A number of issues play into Michigan child custody decisions. First and foremost, whatever the court decides in child custody cases is what governs the parties. With this being the case, if the parties can come to a child custody agreement without court intervention, that approach may be better for the parties involved. However, there are instances when the parties cannot come to an amicably fair decision and the courts need to get involved. The courts’ primary focus is the well being of the children, and they use the best interests of the child standard as their guiding principle.
Dwayne Wade, a star professional basketball player, was recently instructed by a court to release his children for visitation with their mother. The parties had previously agreed to a visitation schedule that gave the mother two weeks during the summer along with other specified visiting days.

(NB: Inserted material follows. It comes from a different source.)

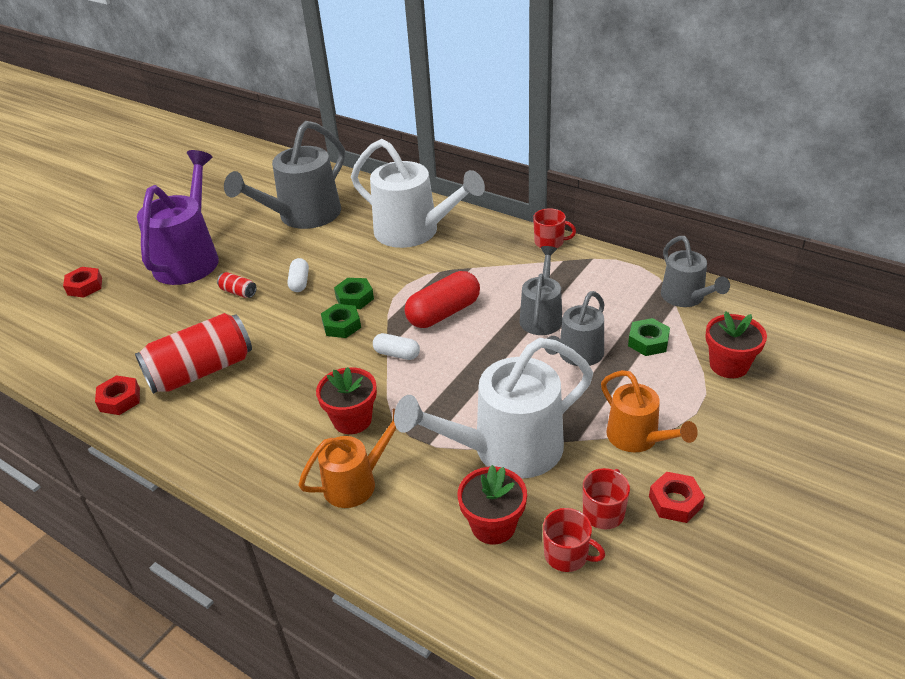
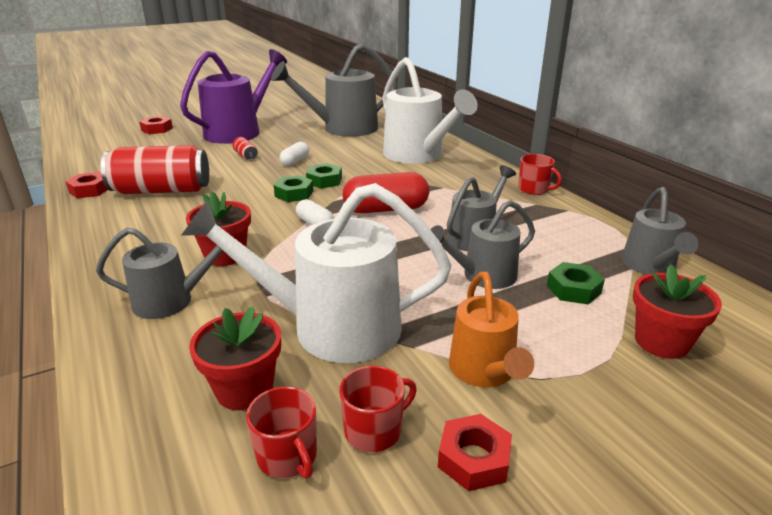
camera: 25 degrees right, 10 degrees down
(357, 482) = (172, 301): orange watering can -> grey watering can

Wade filed a motion with the court to deny turning over his sons to their mother because of what he believed was unstable behavior. The court did not agree with Wade’s assessment, and ordered that the children visit with their mother as per the child custody order.
In enforcing a child custody order, the courts affirm their ability to promote what they believe is the best interests of the child. In order to revisit an order of the court, the parties have to petition the court and present new evidence to change an existing order. Child custody orders ultimately dictate parenting time. They give the parents a definite framework of where the child will be and when. In a lot of child custody cases, the courts will give sole custody to one parent with visitation to the other. Joint custody is also a possibility.
Child custody decisions are not made lightly and the parties have to abide by court mandates. If parents are unhappy with an existing mandate, they can consult with a family law attorney to discover their various options.